For the entries that follow, tally the lines holding the string "Right". Give the total and nothing else.

Data for this task:
· · · · · · ·

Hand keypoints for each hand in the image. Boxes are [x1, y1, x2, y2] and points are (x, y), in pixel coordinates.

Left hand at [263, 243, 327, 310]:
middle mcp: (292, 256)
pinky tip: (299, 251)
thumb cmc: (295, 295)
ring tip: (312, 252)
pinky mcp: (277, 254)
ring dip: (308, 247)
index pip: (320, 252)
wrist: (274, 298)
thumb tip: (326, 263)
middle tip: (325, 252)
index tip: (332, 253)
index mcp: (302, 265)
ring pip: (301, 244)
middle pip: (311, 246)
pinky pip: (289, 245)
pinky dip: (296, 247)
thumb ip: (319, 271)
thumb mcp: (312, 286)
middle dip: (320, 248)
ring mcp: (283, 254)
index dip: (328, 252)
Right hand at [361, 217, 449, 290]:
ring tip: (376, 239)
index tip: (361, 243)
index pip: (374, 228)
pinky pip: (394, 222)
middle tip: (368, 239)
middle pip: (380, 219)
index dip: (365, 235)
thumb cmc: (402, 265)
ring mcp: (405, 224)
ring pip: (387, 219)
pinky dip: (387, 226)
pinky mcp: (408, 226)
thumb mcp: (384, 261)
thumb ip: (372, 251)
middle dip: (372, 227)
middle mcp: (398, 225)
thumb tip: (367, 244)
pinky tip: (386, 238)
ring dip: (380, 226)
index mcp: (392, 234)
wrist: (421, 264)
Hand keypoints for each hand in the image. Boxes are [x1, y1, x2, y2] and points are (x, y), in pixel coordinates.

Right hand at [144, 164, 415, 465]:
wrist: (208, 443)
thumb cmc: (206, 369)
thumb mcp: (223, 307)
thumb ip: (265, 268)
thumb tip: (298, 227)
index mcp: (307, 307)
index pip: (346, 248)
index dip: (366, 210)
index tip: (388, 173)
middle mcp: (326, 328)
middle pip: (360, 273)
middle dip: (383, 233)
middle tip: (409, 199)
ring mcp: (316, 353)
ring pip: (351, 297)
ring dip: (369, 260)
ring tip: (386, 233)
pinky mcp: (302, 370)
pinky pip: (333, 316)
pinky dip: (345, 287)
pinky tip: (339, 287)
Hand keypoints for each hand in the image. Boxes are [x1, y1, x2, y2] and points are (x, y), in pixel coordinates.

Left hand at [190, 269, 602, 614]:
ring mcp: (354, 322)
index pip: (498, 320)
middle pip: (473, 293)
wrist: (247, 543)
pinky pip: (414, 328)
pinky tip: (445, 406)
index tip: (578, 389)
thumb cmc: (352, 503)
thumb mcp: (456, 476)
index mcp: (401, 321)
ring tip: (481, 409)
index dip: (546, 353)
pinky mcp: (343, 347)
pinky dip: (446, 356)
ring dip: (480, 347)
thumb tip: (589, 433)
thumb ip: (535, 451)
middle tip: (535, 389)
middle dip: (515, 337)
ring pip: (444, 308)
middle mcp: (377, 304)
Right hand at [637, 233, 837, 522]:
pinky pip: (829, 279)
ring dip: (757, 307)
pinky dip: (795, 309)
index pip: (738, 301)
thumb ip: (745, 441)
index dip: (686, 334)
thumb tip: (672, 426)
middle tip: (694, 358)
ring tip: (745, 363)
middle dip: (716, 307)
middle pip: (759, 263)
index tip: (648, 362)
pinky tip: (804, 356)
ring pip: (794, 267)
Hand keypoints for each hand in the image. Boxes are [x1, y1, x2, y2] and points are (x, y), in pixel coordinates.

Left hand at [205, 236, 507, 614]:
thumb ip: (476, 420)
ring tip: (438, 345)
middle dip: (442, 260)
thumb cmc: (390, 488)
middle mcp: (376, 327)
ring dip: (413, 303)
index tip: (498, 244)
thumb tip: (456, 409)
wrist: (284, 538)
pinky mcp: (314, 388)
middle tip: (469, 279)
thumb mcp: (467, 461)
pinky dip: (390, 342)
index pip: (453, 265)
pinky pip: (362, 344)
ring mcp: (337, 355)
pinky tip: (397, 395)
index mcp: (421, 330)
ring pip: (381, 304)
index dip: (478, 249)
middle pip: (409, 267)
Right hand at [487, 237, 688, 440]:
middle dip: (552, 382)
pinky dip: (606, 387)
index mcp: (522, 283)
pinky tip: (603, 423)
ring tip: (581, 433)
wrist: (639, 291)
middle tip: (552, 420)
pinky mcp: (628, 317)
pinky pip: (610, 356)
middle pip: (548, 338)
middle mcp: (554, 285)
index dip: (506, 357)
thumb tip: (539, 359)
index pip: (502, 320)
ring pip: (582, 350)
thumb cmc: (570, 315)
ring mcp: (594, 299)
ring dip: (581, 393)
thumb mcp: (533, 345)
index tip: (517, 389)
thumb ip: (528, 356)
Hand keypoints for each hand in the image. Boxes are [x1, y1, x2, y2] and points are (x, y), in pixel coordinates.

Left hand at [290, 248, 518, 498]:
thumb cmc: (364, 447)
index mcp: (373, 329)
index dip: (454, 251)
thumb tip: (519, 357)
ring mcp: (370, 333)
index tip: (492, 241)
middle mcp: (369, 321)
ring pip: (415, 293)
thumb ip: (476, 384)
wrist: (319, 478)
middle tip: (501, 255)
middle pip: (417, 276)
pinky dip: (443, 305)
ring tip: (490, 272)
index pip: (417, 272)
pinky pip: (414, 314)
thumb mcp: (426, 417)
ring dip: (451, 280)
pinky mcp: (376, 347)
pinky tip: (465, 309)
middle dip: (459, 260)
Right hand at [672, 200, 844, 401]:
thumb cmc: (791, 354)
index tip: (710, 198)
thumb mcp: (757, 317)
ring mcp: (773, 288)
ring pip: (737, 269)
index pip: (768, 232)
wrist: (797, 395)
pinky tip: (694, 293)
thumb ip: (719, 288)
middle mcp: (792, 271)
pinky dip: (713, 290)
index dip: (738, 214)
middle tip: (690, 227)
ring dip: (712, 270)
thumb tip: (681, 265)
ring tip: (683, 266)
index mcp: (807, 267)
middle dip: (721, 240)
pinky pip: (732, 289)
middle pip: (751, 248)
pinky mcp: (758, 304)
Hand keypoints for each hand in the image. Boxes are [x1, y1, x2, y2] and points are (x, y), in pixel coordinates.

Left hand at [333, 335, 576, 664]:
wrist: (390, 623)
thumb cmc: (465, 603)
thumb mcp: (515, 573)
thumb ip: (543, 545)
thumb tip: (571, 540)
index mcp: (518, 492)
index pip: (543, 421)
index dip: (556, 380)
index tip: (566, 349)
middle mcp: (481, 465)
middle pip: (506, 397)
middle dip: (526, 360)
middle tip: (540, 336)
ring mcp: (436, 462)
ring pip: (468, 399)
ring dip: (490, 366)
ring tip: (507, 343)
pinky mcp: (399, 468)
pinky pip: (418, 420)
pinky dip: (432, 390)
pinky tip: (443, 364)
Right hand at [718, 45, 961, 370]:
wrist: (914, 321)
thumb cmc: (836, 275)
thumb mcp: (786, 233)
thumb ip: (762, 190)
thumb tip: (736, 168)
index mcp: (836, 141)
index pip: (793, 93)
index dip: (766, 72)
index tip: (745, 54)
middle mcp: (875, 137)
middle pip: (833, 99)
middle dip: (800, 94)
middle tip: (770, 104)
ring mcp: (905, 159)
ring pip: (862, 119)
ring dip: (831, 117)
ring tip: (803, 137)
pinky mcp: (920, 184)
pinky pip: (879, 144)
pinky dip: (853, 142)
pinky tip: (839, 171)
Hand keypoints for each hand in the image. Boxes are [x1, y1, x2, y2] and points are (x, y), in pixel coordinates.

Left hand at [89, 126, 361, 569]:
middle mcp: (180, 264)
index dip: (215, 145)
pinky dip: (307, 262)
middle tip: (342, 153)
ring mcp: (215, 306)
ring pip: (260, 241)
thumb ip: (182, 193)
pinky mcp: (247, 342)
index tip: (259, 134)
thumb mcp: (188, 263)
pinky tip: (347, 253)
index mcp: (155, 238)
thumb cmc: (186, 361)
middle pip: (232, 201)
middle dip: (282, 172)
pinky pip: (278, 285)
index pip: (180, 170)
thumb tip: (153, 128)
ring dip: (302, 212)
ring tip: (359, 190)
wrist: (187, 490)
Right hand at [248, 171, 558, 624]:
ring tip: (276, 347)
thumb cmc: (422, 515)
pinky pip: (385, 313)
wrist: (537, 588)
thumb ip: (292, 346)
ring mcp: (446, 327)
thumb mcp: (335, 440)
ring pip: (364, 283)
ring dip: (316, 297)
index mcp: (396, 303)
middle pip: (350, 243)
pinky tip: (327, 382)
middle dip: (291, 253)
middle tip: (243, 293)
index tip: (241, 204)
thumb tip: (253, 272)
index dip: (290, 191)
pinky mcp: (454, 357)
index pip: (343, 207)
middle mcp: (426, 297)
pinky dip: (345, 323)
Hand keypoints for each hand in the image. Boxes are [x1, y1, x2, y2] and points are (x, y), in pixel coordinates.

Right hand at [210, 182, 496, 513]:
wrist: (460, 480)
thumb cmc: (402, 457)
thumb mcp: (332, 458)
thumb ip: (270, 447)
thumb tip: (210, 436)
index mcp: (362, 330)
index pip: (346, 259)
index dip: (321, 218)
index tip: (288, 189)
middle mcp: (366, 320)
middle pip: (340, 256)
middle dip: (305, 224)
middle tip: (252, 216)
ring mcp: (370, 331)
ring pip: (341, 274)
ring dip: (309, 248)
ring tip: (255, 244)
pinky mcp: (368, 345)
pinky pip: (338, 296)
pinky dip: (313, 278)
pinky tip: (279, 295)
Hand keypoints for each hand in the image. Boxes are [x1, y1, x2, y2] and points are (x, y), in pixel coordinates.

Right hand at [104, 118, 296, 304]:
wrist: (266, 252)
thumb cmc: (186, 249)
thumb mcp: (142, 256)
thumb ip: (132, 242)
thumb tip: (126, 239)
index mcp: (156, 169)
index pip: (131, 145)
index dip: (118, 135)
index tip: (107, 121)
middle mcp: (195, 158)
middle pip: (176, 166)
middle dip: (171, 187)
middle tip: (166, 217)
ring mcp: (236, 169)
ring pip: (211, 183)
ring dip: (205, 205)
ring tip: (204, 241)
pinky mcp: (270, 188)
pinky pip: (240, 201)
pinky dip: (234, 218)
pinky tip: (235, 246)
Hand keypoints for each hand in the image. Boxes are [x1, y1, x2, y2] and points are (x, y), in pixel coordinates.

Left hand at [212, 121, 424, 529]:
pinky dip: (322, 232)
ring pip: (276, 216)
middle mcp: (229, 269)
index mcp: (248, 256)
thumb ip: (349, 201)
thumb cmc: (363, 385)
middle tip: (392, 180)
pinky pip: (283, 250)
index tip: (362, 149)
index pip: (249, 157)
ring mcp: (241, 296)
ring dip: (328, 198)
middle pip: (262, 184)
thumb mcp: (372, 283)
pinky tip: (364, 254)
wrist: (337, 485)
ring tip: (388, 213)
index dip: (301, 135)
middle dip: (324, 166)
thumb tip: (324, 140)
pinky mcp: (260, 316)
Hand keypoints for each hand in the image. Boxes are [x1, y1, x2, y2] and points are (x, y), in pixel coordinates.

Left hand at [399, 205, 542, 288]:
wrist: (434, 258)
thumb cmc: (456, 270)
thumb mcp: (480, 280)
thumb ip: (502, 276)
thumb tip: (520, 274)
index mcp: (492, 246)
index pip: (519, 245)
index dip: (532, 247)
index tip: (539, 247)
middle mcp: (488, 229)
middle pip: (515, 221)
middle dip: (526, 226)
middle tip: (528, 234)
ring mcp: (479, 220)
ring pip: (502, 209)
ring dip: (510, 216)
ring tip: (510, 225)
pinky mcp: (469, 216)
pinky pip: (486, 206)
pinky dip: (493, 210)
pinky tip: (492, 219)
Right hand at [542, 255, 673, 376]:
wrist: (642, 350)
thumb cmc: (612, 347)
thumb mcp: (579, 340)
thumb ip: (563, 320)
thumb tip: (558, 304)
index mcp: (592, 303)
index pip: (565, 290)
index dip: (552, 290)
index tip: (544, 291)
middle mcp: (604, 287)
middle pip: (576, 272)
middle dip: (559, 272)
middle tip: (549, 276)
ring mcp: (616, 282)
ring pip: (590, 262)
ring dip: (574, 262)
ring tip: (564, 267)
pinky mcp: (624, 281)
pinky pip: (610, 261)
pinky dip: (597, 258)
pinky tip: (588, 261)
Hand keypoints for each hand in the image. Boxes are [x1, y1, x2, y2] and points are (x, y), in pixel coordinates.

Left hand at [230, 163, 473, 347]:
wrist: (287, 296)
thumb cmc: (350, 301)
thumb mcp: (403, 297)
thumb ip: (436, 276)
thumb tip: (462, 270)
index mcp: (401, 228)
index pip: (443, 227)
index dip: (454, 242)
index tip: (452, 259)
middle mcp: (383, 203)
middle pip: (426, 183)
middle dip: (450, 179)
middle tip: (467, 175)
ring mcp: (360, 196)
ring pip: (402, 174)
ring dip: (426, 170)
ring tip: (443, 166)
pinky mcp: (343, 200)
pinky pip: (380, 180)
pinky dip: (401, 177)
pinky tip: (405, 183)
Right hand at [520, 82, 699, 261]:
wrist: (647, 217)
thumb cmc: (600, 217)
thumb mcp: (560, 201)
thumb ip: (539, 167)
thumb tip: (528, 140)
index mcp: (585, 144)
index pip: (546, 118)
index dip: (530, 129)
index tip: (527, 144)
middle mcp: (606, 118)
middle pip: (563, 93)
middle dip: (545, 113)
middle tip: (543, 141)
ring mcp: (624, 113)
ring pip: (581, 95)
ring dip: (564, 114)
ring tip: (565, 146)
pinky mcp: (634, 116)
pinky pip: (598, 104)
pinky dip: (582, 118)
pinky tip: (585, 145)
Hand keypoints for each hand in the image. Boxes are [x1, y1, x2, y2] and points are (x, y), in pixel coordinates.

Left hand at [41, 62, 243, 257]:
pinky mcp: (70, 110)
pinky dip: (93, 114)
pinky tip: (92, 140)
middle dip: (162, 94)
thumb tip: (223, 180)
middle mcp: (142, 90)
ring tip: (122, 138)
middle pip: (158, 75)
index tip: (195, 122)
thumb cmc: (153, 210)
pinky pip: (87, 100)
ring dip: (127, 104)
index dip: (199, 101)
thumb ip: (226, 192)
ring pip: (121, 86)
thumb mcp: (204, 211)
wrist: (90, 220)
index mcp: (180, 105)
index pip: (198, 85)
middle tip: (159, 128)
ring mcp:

· · · · · · ·

Result:
11